Per-instance keypoint data
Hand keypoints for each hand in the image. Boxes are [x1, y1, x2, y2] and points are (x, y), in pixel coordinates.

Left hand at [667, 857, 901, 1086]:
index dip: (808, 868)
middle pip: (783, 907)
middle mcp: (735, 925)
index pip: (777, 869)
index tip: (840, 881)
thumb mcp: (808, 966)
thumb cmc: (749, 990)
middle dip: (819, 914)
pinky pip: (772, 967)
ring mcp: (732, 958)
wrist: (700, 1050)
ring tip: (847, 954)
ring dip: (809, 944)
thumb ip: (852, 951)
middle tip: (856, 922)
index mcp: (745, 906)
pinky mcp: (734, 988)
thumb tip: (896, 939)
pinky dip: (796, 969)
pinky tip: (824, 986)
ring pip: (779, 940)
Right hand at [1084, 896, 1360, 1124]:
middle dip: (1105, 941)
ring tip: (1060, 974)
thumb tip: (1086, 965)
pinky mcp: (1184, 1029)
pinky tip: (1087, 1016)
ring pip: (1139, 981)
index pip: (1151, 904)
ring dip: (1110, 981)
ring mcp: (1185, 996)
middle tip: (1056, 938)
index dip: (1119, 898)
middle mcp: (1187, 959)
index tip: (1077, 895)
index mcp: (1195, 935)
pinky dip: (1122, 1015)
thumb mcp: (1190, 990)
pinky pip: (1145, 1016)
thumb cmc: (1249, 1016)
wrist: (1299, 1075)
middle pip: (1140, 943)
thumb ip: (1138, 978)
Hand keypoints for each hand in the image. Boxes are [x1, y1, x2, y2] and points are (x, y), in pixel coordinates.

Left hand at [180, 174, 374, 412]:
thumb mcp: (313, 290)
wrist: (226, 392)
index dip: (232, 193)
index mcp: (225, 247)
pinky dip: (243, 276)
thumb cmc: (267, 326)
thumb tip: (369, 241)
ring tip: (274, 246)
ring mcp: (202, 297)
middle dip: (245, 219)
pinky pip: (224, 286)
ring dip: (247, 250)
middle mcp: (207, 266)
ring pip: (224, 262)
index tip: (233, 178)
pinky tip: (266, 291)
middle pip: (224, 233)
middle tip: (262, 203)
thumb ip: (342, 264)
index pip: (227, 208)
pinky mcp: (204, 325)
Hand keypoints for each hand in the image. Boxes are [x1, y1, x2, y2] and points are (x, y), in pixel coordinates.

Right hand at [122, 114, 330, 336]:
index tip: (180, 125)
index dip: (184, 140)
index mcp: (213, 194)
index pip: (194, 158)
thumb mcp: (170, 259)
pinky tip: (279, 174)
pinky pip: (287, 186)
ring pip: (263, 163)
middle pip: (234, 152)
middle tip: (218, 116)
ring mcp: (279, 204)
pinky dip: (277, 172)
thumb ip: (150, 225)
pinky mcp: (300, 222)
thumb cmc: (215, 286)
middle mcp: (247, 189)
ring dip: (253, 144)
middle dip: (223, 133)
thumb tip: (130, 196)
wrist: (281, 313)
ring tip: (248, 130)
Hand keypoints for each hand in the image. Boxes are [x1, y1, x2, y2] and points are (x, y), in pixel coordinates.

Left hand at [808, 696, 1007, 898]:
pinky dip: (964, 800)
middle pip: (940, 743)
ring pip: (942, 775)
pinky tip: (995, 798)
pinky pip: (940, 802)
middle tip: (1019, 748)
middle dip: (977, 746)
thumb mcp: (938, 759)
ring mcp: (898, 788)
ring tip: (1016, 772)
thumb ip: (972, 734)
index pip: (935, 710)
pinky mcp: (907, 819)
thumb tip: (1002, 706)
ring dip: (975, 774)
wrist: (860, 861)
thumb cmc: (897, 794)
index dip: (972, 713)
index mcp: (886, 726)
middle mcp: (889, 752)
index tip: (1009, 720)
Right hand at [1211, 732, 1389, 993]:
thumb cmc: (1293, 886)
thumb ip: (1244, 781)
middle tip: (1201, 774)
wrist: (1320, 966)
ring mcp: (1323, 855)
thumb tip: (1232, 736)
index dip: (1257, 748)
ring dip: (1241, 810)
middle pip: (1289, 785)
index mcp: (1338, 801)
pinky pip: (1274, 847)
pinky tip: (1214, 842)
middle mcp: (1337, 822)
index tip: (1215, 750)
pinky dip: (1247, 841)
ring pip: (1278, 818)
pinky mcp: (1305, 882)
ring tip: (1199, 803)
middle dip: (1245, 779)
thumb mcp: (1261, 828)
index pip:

## Task statement
Extract the lines above, from the first one through the one containing "thumb tip: (1086, 965)", and return only those, unchanged.

## Output for this task
Hand keypoints for each hand in the image. Boxes are [x1, y1, x2, y2] and points are (x, y), in pixel coordinates.

Left hand at [667, 857, 901, 1086]:
index dip: (808, 868)
middle pip: (783, 907)
middle mcp: (735, 925)
index pip: (777, 869)
index tip: (840, 881)
thumb mcp: (808, 966)
thumb cmc: (749, 990)
middle dip: (819, 914)
pinky pip: (772, 967)
ring mcp: (732, 958)
wrist: (700, 1050)
ring tip: (847, 954)
ring dip: (809, 944)
thumb ip: (852, 951)
middle tip: (856, 922)
index mcp: (745, 906)
pinky mcp: (734, 988)
thumb tip: (896, 939)
pinky dip: (796, 969)
pinky tip: (824, 986)
ring pip: (779, 940)
Right hand at [1084, 896, 1360, 1124]:
middle dip: (1105, 941)
ring tip: (1060, 974)
thumb tip: (1086, 965)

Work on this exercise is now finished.